BRIEF → Copy out the text lines of every record below word for word, and leave the pictures out.
+===+
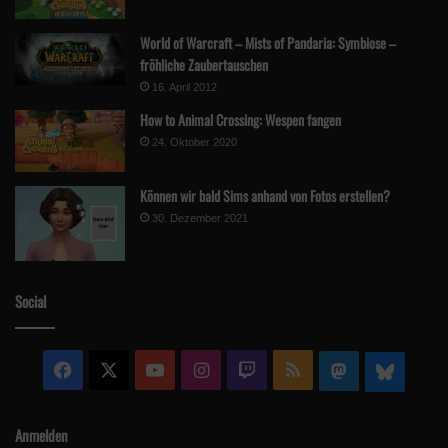
World of Warcraft – Mists of Pandaria: Symbiose –
fröhliche Zaubertauschen
16. April 2012
How to Animal Crossing: Wespen fangen
24. Oktober 2020
Können wir bald Sims anhand von Fotos erstellen?
30. Dezember 2021
Social
Facebook
X
YouTube
Instagram
Twitch
RSS
Mastodon
Blue
Anmelden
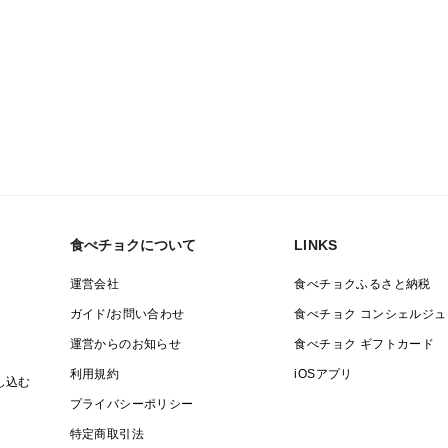
食べチョクについて
LINKS
運営会社
食べチョクふるさと納税
ガイド/お問い合わせ
食べチョク コンシェルジュ
運営からのお知らせ
食べチョク ギフトカード
利用規約
iOSアプリ
し込む
プライバシーポリシー
特定商取引法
+===+
ANSWER TO THIS PROBLEM →
World of Warcraft – Mists of Pandaria: Symbiose –
fröhliche Zaubertauschen
16. April 2012
How to Animal Crossing: Wespen fangen
24. Oktober 2020
Können wir bald Sims anhand von Fotos erstellen?
30. Dezember 2021
Social
Facebook
X
YouTube
Instagram
Twitch
RSS
Mastodon
Blue
Anmelden
食べチョクについて
LINKS
運営会社
食べチョクふるさと納税
ガイド/お問い合わせ
食べチョク コンシェルジュ
運営からのお知らせ
食べチョク ギフトカード
利用規約
iOSアプリ
し込む
プライバシーポリシー
特定商取引法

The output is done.